**ASSIGNMENT:**
Retype the lines starting at the one containing "Дизайн комнаты малыша: коллекция" and ending at the one containing "Das könnte Sie auch interessieren", both included, leaving out the pictures.
· · · · ·
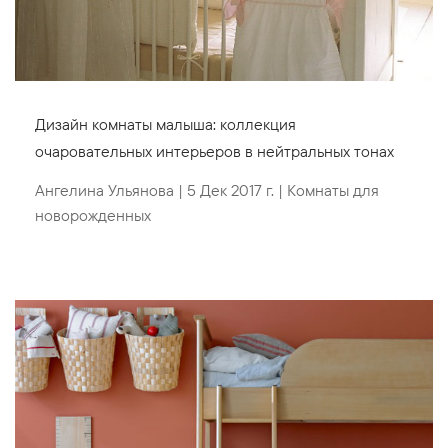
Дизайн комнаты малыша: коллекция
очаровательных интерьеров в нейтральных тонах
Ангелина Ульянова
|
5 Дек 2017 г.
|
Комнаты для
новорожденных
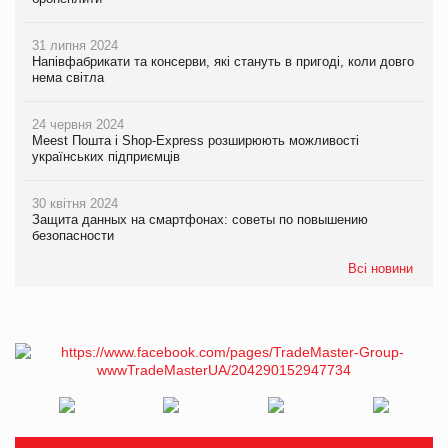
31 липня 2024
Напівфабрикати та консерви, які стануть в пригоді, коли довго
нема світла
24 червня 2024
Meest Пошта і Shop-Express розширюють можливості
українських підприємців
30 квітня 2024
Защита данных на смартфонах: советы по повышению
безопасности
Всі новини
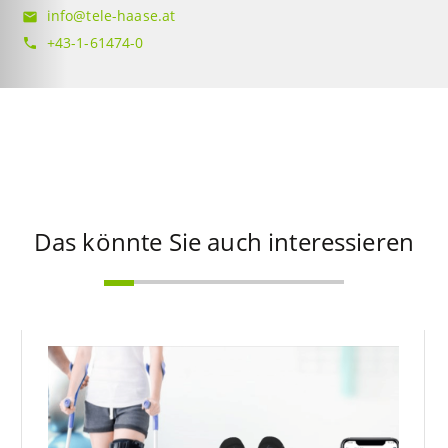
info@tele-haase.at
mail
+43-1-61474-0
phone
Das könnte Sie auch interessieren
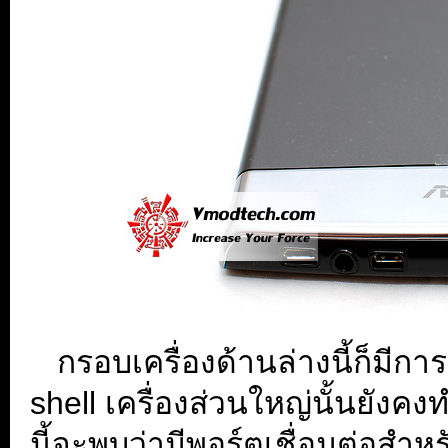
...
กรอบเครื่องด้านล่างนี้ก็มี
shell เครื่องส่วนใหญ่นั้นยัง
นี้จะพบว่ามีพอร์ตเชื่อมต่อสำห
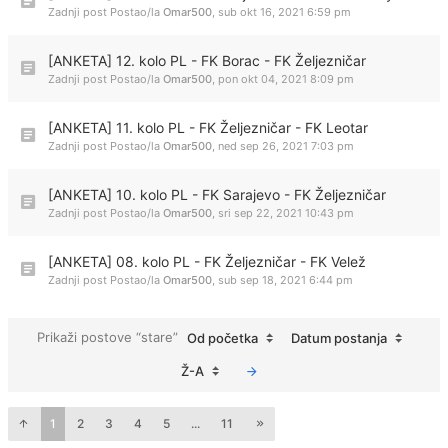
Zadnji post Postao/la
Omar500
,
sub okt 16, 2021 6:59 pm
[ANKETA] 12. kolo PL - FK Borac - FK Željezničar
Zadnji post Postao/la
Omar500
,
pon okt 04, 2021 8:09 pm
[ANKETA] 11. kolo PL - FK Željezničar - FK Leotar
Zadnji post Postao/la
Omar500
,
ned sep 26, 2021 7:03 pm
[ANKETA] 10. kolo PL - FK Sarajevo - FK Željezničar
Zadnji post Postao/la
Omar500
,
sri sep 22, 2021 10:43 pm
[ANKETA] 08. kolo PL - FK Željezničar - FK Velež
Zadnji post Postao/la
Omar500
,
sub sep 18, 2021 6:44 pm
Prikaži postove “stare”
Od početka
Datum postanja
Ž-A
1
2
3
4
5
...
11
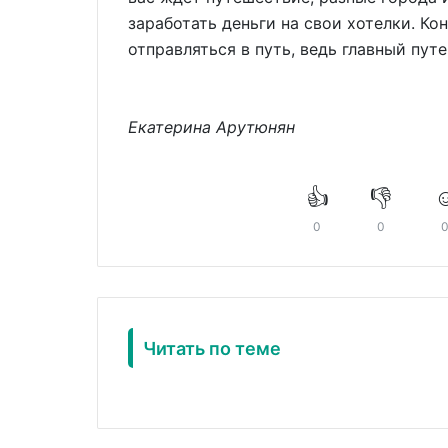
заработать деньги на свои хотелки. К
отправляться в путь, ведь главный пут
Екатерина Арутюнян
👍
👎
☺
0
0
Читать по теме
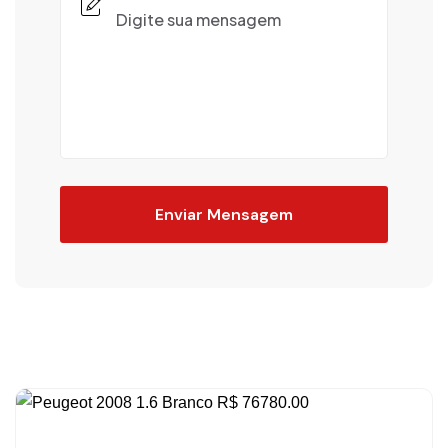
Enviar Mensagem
· · · · ·
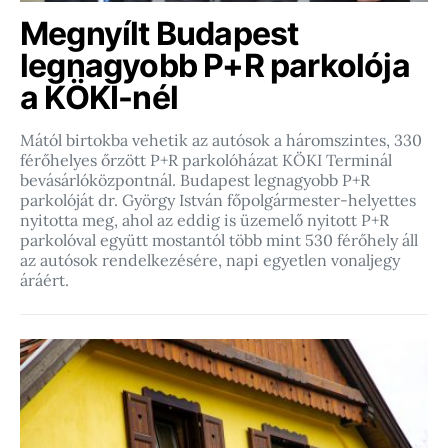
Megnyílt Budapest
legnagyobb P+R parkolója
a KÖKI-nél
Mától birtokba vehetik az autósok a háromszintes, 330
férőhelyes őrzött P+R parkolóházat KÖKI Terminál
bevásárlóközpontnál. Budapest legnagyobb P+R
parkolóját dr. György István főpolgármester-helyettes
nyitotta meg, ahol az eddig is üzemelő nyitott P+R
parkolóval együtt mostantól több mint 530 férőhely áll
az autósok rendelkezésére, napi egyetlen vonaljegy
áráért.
· · · · ·
**RESPONSE:**
Дизайн комнаты малыша: коллекция
очаровательных интерьеров в нейтральных тонах
Ангелина Ульянова
|
5 Дек 2017 г.
|
Комнаты для
новорожденных
31 липня 2024
Напівфабрикати та консерви, які стануть в пригоді, коли довго
нема світла
24 червня 2024
Meest Пошта і Shop-Express розширюють можливості
українських підприємців
30 квітня 2024
Защита данных на смартфонах: советы по повышению
безопасности
Всі новини
info@tele-haase.at
mail
+43-1-61474-0
phone
Das könnte Sie auch interessieren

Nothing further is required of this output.